==== Available records
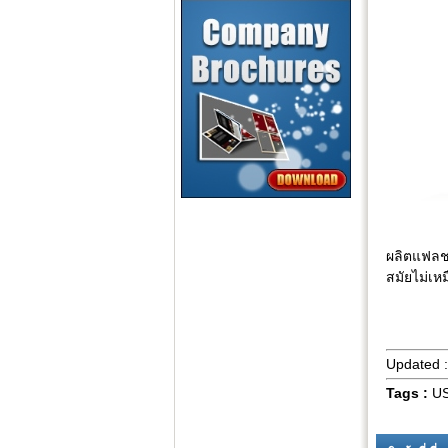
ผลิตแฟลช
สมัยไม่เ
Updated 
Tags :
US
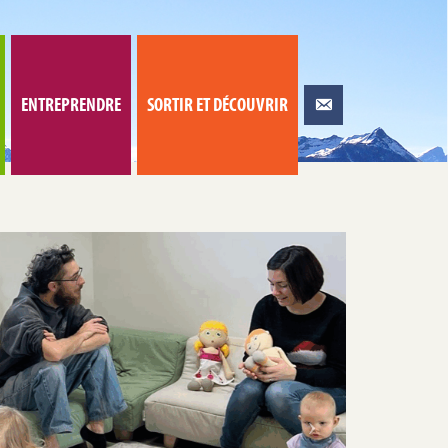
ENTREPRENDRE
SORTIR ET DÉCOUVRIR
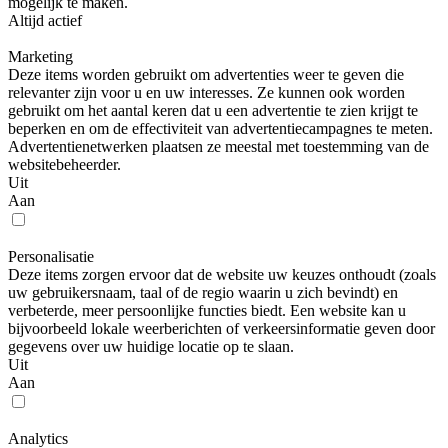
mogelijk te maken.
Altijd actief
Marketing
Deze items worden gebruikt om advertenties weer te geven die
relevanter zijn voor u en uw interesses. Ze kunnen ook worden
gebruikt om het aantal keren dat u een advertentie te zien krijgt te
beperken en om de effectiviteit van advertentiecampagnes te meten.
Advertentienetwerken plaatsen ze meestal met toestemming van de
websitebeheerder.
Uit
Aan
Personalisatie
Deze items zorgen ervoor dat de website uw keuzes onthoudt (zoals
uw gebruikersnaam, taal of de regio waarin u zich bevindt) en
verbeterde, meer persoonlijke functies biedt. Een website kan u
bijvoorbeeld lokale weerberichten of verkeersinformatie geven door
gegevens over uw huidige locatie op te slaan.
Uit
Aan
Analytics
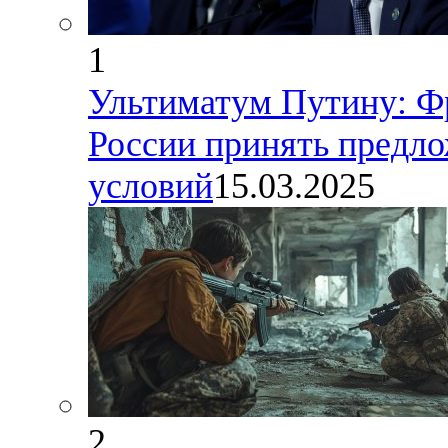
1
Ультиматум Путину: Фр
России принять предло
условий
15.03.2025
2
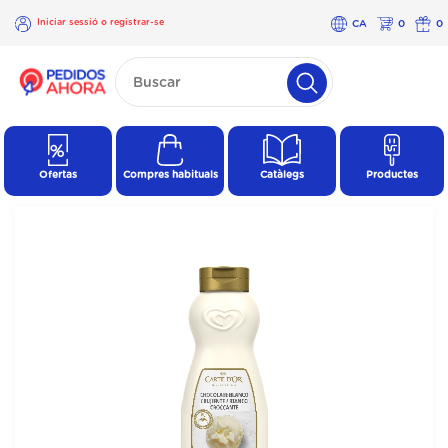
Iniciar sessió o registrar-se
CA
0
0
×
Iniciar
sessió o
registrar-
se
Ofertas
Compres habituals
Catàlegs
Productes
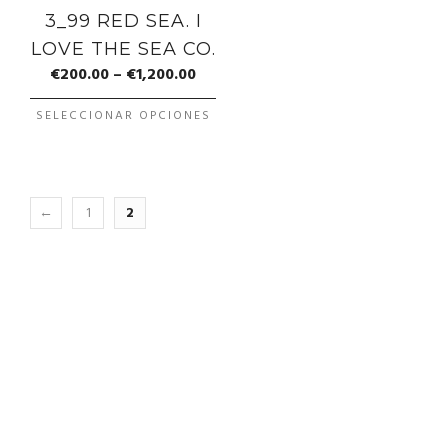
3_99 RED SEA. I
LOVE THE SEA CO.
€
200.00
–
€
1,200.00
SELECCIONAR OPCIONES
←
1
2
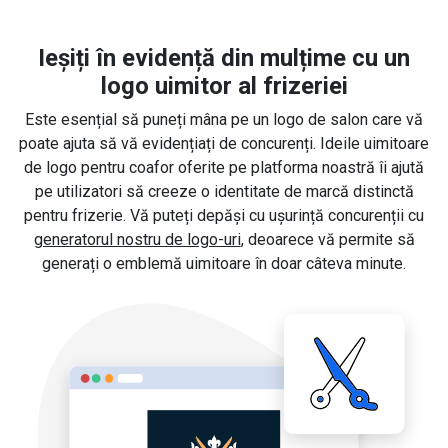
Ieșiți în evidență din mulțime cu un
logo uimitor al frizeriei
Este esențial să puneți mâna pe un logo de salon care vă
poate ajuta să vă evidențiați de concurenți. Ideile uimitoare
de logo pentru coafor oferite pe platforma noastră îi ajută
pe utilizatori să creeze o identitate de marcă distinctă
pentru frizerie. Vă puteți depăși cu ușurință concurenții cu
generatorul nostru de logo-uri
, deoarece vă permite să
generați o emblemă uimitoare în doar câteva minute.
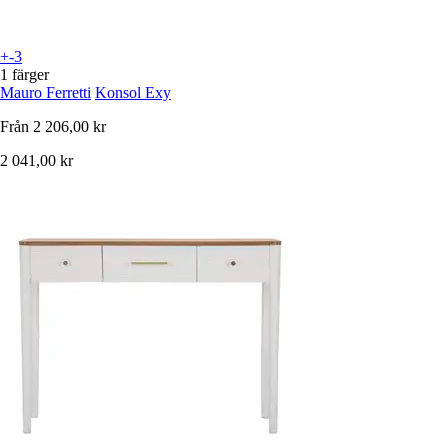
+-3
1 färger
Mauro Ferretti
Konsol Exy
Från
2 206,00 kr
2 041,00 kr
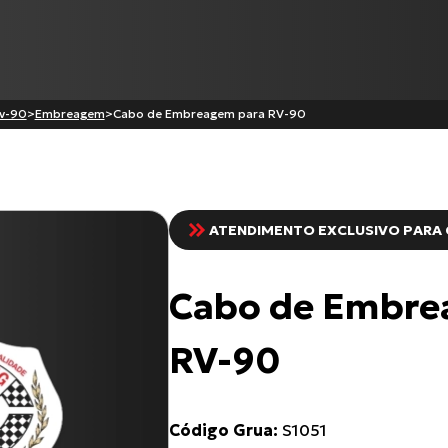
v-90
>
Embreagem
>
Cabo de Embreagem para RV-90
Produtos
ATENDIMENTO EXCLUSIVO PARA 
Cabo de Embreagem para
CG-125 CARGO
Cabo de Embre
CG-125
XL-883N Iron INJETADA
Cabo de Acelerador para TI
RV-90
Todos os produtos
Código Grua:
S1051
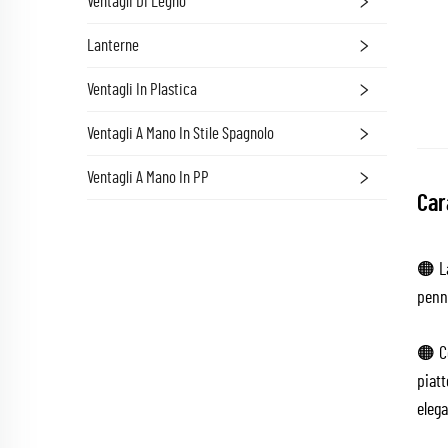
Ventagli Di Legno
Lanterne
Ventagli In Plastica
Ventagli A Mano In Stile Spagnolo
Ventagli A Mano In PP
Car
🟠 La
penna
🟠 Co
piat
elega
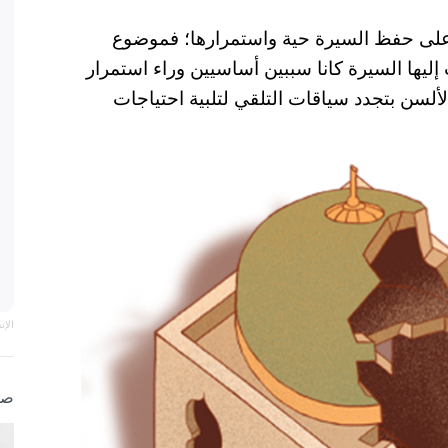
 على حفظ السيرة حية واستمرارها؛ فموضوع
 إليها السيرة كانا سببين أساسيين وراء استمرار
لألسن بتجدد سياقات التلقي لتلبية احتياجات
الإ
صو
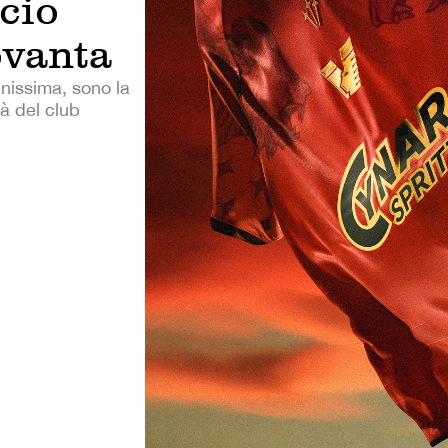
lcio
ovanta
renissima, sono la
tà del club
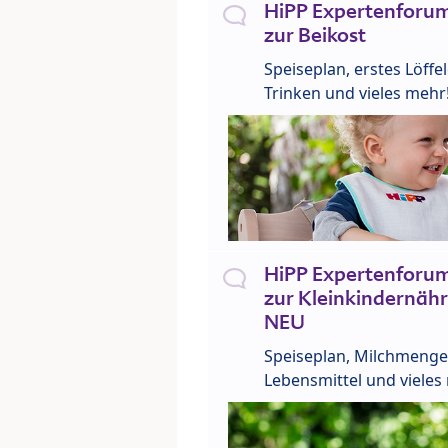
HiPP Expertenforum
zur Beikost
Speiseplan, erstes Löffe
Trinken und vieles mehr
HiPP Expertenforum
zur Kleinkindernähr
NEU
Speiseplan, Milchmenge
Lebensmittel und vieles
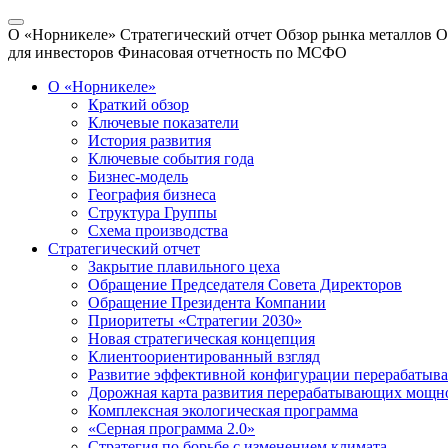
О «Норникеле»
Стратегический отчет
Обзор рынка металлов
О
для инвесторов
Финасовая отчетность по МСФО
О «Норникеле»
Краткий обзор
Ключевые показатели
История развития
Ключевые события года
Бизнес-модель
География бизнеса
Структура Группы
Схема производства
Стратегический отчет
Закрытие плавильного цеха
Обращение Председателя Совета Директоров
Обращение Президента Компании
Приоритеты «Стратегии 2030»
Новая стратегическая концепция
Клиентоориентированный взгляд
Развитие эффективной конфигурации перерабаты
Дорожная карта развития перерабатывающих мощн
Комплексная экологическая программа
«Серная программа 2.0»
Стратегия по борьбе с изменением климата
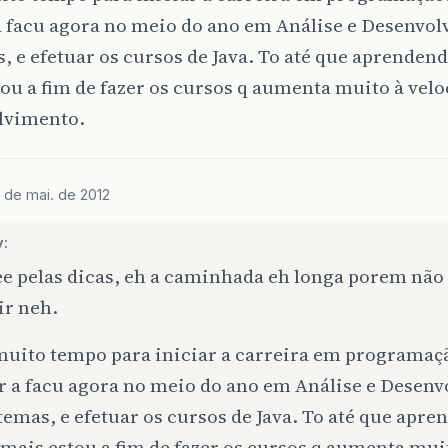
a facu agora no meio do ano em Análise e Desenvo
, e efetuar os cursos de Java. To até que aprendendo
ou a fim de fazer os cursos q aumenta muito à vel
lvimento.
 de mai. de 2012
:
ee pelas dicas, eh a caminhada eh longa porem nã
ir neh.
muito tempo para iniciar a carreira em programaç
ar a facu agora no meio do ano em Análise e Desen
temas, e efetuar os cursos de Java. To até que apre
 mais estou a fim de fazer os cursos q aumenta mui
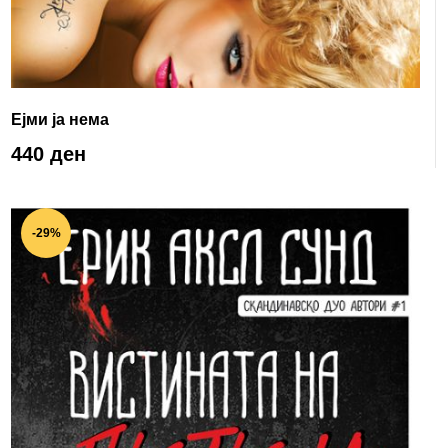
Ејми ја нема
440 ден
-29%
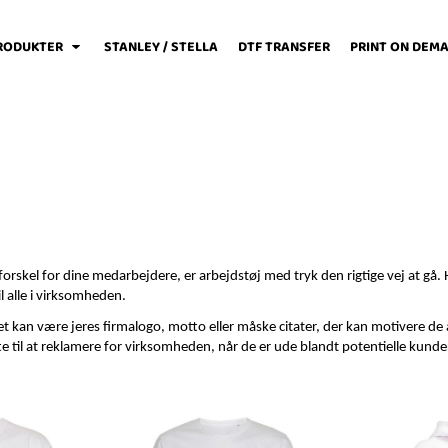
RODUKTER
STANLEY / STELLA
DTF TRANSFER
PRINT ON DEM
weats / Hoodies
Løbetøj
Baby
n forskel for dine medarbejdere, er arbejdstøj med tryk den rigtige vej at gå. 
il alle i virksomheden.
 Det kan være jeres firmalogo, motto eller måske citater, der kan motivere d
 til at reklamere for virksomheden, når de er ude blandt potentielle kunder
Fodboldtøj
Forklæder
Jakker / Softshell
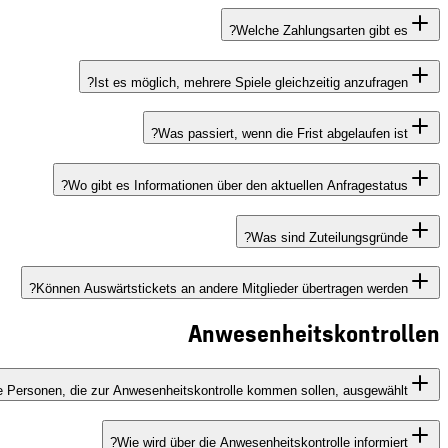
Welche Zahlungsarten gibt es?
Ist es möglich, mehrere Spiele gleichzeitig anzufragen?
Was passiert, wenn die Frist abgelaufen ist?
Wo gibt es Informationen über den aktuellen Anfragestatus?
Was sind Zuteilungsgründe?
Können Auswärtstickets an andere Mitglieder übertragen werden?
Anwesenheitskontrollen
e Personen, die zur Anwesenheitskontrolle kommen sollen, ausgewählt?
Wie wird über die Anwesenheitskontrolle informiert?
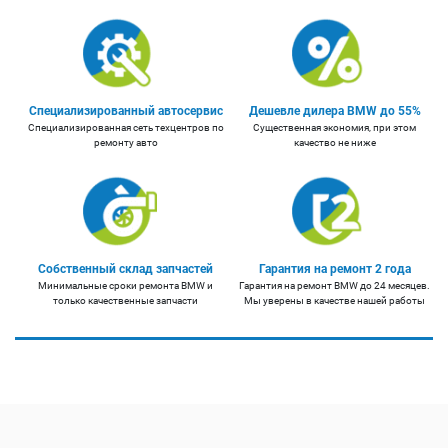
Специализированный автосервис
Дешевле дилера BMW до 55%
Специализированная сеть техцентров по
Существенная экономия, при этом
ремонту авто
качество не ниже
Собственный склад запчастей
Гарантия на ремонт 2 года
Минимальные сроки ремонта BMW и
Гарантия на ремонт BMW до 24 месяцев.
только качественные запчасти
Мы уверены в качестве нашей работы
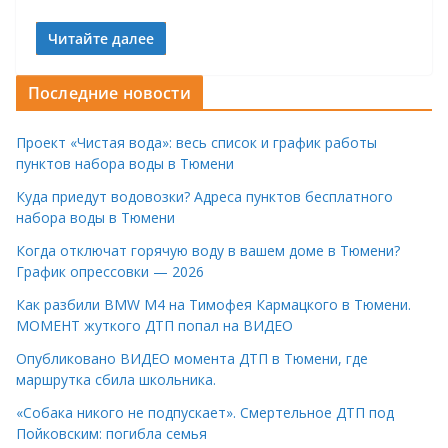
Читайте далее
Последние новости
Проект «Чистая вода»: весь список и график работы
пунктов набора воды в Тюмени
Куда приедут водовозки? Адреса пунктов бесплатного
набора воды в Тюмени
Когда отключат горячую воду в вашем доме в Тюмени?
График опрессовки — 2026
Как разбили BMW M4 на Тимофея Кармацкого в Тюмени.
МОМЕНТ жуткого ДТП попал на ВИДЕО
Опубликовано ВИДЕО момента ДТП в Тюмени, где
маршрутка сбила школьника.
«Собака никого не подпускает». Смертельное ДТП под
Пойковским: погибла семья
========
**What is expected**
Set down, exactly as written above, each line from the one with "Ејми ја нема" through the one with "Последние новости", and skip the pictures.

**Output for this task**
Ејми ја нема
440 ден
-29%
RODUKTER
STANLEY / STELLA
DTF TRANSFER
PRINT ON DEM
weats / Hoodies
Løbetøj
Baby
n forskel for dine medarbejdere, er arbejdstøj med tryk den rigtige vej at gå. 
il alle i virksomheden.
 Det kan være jeres firmalogo, motto eller måske citater, der kan motivere d
 til at reklamere for virksomheden, når de er ude blandt potentielle kunder
Fodboldtøj
Forklæder
Jakker / Softshell
Welche Zahlungsarten gibt es?
Ist es möglich, mehrere Spiele gleichzeitig anzufragen?
Was passiert, wenn die Frist abgelaufen ist?
Wo gibt es Informationen über den aktuellen Anfragestatus?
Was sind Zuteilungsgründe?
Können Auswärtstickets an andere Mitglieder übertragen werden?
Anwesenheitskontrollen
e Personen, die zur Anwesenheitskontrolle kommen sollen, ausgewählt?
Wie wird über die Anwesenheitskontrolle informiert?
Специализированный автосервис
Дешевле дилера BMW до 55%
Специализированная сеть техцентров по
Существенная экономия, при этом
ремонту авто
качество не ниже
Собственный склад запчастей
Гарантия на ремонт 2 года
Минимальные сроки ремонта BMW и
Гарантия на ремонт BMW до 24 месяцев.
только качественные запчасти
Мы уверены в качестве нашей работы
Читайте далее
Последние новости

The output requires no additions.